As a result of Thursday’s decision by the 5th U.S. Circuit Court of Appeals, Gov. Rick Perry (R) said that state officials will “immediately” begin defunding clinics operated by Planned Parenthood, which does not actually perform any abortions in the state.
Perry announced earlier this year that he’d made defunding Planned Parenthood a priority for his administration, triggering months of legal wrangling with the clinics and the federal government. Federal law requires that states not discriminate against health providers in distributing federal funds, but a court ultimately ruled that Texas could forgo federal assistance entirely and set up its own health program.
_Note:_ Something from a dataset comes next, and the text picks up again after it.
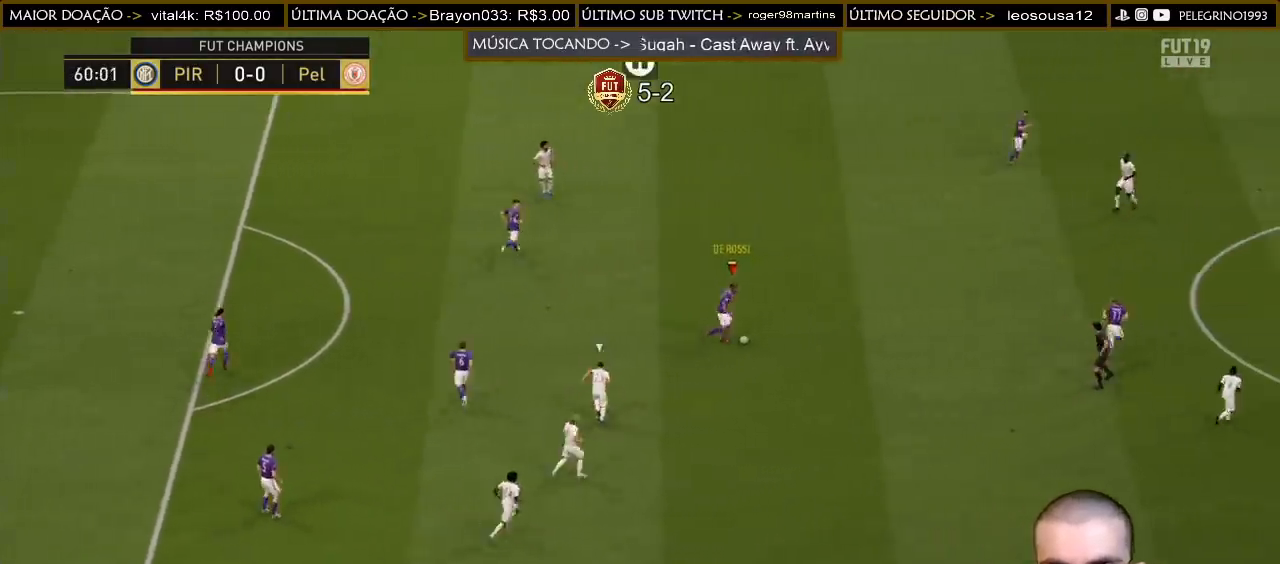
{"buttons": [], "left_stick": "up-right", "right_stick": "center", "events": [[33, "left_stick", "center"], [233, "left_stick", "up-right"]]}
That’s precisely what Perry is doing, passing on more than $40 million in federal assistance and directing the state to exclude Planned Parenthood, which provides health care services to more than 130,000 low-income women in Texas. Planned Parenthood has 49 health centers across Texas, many of which will be forced to close due to Perry’s decision.
As an experiment, pro-choice activist Andrea Grimes said in September that she spent six hours trying to locate a women’s health clinic in Austin that isn’t Planned Parenthood but does accept Medicaid. Despite a list of 181 clinics on the state’s website, Grimes said she found just 13 actual doctors in the whole state who perform the necessary procedures and accept Medicaid, explaining that the other listings were repeats, radiology centers, labs and doctors who didn’t take Medicaid at all.
To make matters worse for many low-income women, the Kaiser Family Foundation says that Texas has one of the most restrictive Medicaid programs in the country, requiring that a family of three earn less than $188 a month to qualify for assistance. Under the president’s Affordable Care Act, however, Medicaid was slated to expand dramatically to cover nearly all low-income Americans, but Perry also said he will turn down more than $164 billion in federal money that would have been used to provide health care to 1.2 million Texans through 2023.
So as a result, 130,000 working poor women will lose their health care just to punish them for the crime of being poor in Texas. But of course, that was the entire point.
There's no GOP War on Women though. That's just preposterous.